Transcribed page contents:
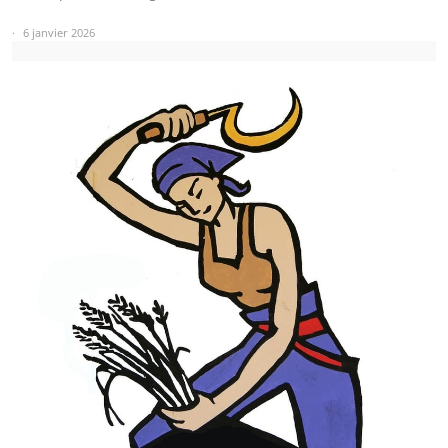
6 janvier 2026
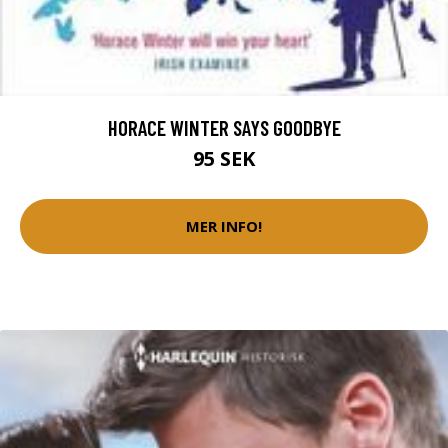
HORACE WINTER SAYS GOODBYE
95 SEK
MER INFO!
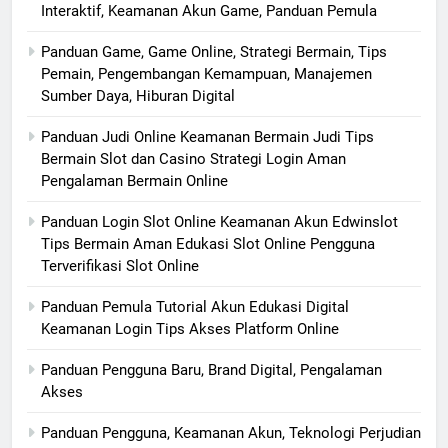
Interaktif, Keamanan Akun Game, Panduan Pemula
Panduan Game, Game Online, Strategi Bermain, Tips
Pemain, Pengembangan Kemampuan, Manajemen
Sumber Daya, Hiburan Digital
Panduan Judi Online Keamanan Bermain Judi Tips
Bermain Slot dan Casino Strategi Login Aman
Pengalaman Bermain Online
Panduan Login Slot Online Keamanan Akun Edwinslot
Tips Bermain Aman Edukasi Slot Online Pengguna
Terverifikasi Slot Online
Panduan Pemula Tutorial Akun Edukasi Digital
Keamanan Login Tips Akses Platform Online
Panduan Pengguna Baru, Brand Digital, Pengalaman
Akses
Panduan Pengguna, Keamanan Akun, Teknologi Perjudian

==

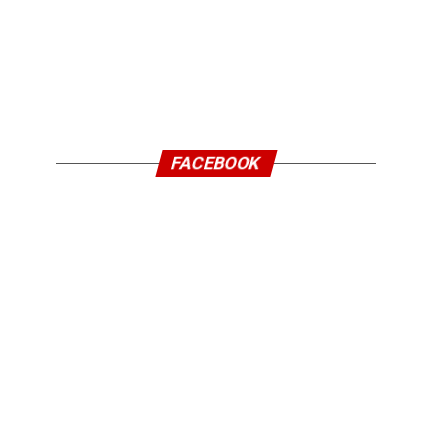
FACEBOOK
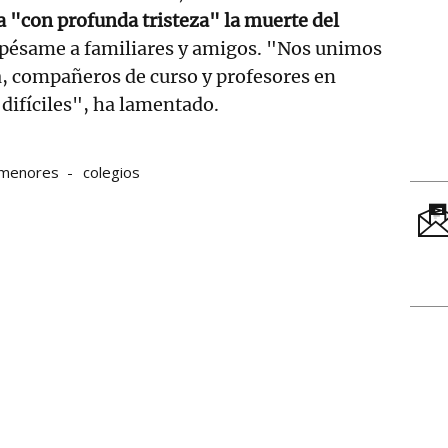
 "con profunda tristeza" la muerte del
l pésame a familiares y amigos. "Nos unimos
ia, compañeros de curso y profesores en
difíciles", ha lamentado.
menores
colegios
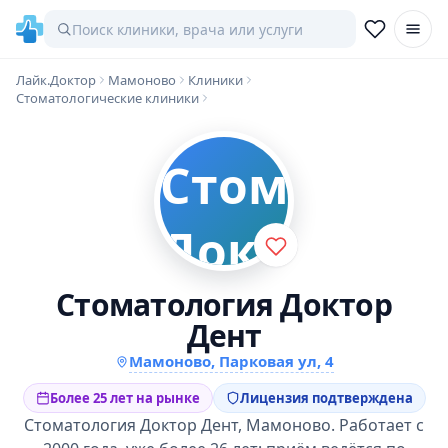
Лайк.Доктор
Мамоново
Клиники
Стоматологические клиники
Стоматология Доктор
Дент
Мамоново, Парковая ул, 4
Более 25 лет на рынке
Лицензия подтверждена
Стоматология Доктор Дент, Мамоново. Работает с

==

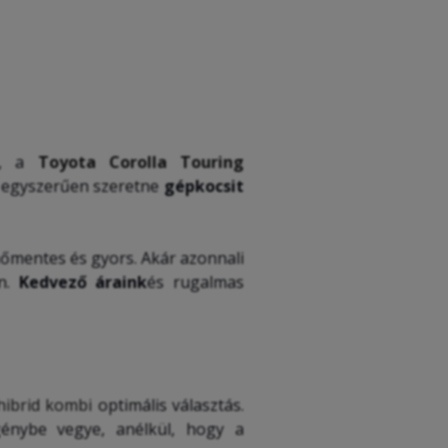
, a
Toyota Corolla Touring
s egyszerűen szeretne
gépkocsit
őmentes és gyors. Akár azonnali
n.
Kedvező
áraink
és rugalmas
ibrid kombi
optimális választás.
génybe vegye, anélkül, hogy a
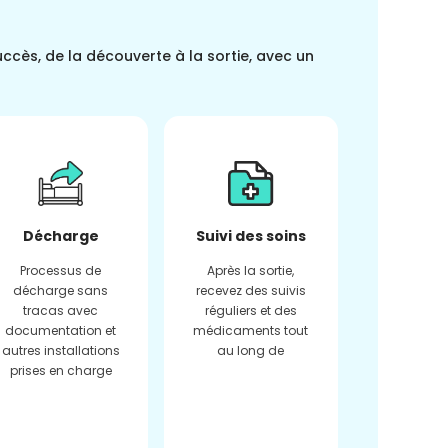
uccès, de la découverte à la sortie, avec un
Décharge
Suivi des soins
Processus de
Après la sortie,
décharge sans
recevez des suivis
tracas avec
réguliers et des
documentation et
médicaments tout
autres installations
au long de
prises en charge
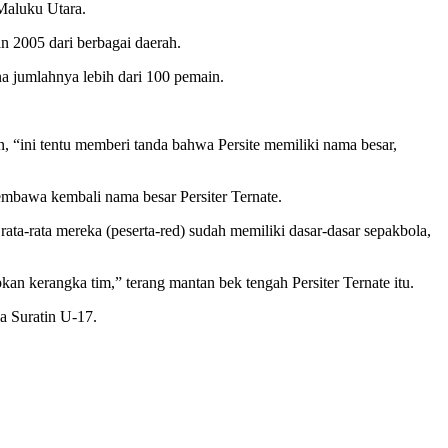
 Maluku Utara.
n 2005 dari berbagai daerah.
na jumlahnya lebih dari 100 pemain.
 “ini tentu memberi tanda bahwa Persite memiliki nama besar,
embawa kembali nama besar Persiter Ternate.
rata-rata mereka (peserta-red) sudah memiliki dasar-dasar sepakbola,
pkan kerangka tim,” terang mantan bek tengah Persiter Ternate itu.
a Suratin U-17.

* Task to carry out
Retype, exactly and in full, the lines above from the one containing "Panduan Pengguna Baru, Brand" through the one containing "Panduan Pengguna, Keamanan".

* Exercise output
Panduan Pengguna Baru, Brand Digital, Pengalaman
Akses
Panduan Pengguna, Keamanan Akun, Teknologi Perjudian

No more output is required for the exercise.